Auf der Suche nach einem alten Metall-Toaster bin ich an diesem sonnigen Frühlingstag 2011 gemütlich über den Flohmarkt auf der Straße des 17. Juni geschlendert. Ich trug einen schlichten, in der Taille gebundenen Ledermantel und einen schönen Rock, hatte das Haar offen und gefiel mir selbst richtig gut. Und ihm offenbar auch. Er sprach mich an, sagte, dass ich ihm schon vorhin zwischen den Ständen aufgefallen sei und er deshalb hier auf mich gewartet habe. Wir setzten uns auf eine Parkbank unter Bäumen im Tiergarten gegenüber dem S-Bahnhof und hatten sofort einen Draht zueinander. Optisch gefiel er mir sehr, weil er nicht so geschniegelt wirkte. Offen gestanden, sah er bei unserer ersten Begegnung sogar eher zerknittert aus. So, als ob er in der Nacht davor viel zu wenig geschlafen hätte. Dennoch war nicht zu übersehen, dass er jünger war als ich. Deutlich jünger. Ganze 25 Jahre, wie ich kurz darauf erfuhr.

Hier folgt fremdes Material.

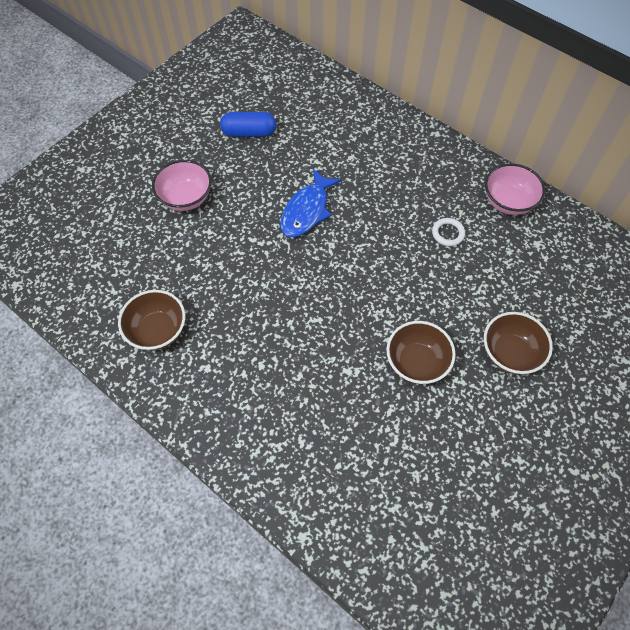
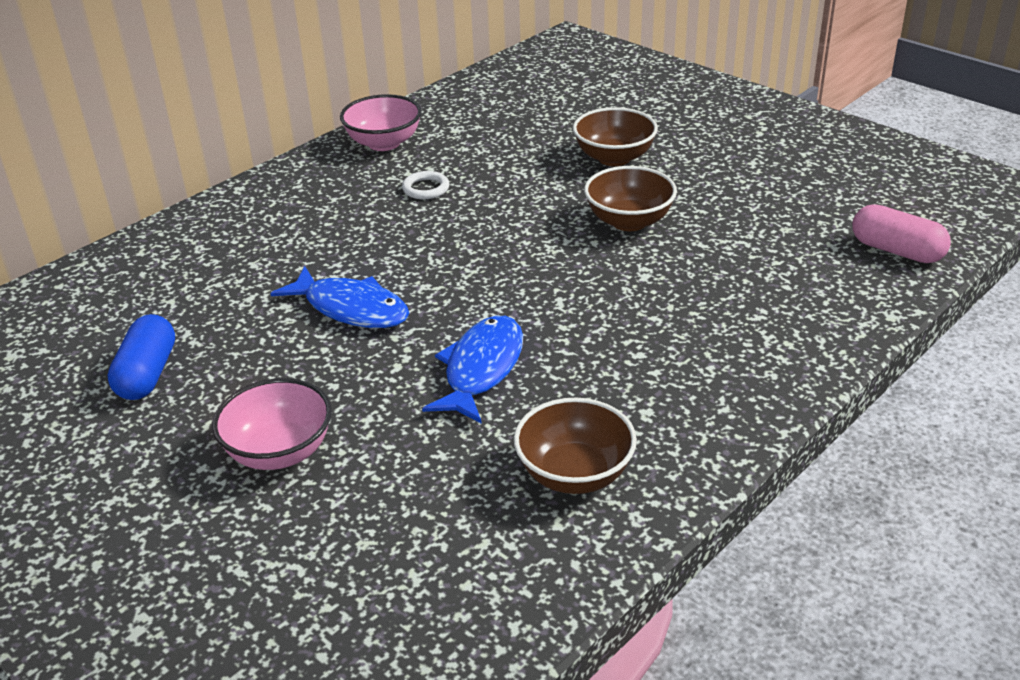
camera: 85 degrees left, 25 degrees down
none -> blue fish [422,316,523,424]
none -> pink capsule [852,204,951,263]

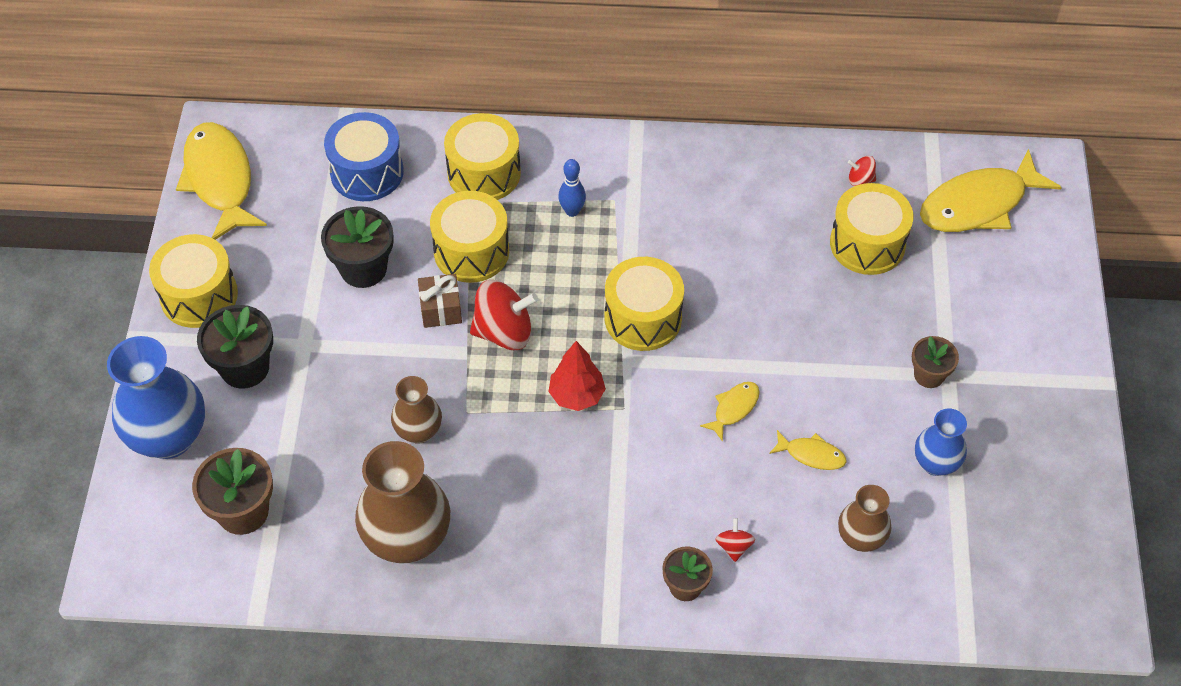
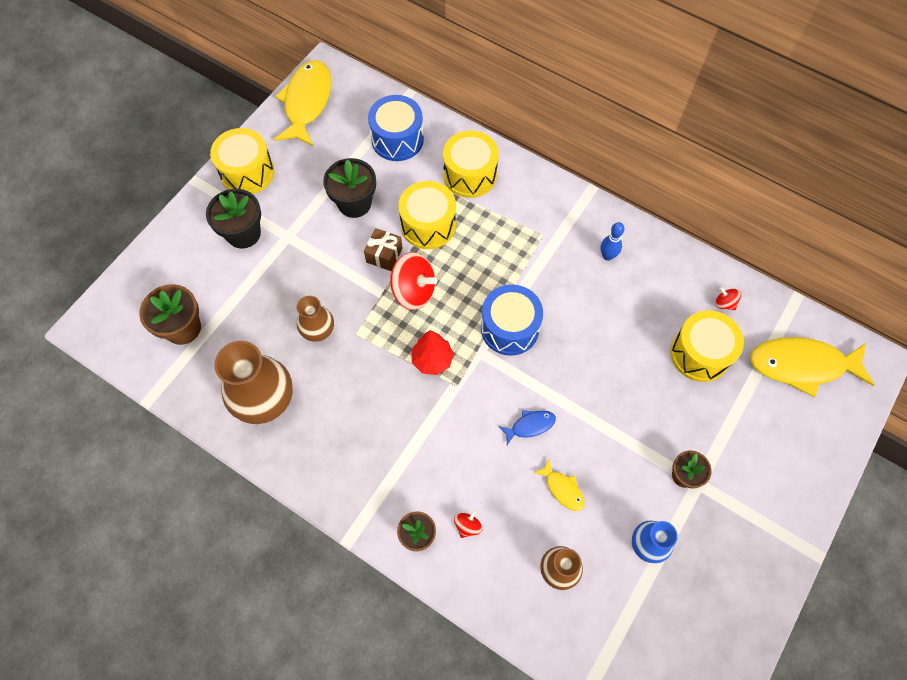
camera: 30 degrees right, 10 degrees up
blue vase [107,336,205,459] -> none
blue bowling pin [558,159,586,217] -> blue bowling pin moved to [601,222,625,261]
yellow drum [605,257,684,351] -> blue drum [481,284,543,356]
yellow fish [700,382,760,442] -> blue fish [499,410,556,445]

Er fragte mich nach meiner Telefonnummer und speicherte sie in sein Handy ein. Als ich sein seltsames Mobiltelefon sah, musste ich erst mal lachen. Es war ein Senioren-Handy mit riesengroßen Tasten. Er gestand mir, dass er sich nur sehr schwer Zahlen merken könne und es ihm mit dieser Tastatur leichter fiele, Nummern zu wählen. Auf Kriegsfuß mit Zahlen – das kenne ich auch. Das allein machte ihn mir schon sehr, sehr sympathisch. Wir verabredeten uns für den folgenden Mittwoch. Zum Abschied fragte er, ob er mir einen Kuss geben dürfe. Das ging mir eindeutig zu schnell.

Danach bin ich aber buchstäblich nach Hause geschwebt. Ich saß in der S-Bahn, hatte Herzklopfen, weiche Knie und knallrote Wangen – das volle Programm eben … Zu Hause meldete sich dann mein Verstand. „Der Typ ist viel zu jung für dich. Was willst du denn mit dem anfangen?“, fragte das kleine Teufelchen auf meiner Schulter. Doch der Engel auf der anderen Seite sagte nur: „Wart’s einfach mal ab.“ Je näher der Mittwoch rückte, umso nervöser wurde ich. Hoffentlich würden wir ein Gesprächsthema finden. Bloß keine peinliche Stille oder angestrengter Smalltalk.

Für unser erstes Treffen hatte er sich etwas ganz Besonderes ausgedacht. Kein schickes Berliner Restaurant mit Dreigängemenü und einer Flasche Barolo, um mich zu beeindrucken. Nein, sondern eine echte Berliner Kneipe, mitten in Grunewald. Ich hatte mich für alle Eventualitäten wetterfest angezogen, da ich ja nicht wusste, auf welche Nacht-und-Nebel-Aktion ich mich da eingelassen hatte. Michael erschien mit einem phosphorgrünen Regenschirm am S-Bahnhof und geleitete mich zu der außergewöhnlichen Location. Es war nicht mal eine besonders gemütliche Kneipe oder gar eine elegante Bar, sondern eine Eckkneipe, wo sich das weniger gut betuchte Publikum des Nobel-Stadtteils auf ein preiswertes Bier trifft.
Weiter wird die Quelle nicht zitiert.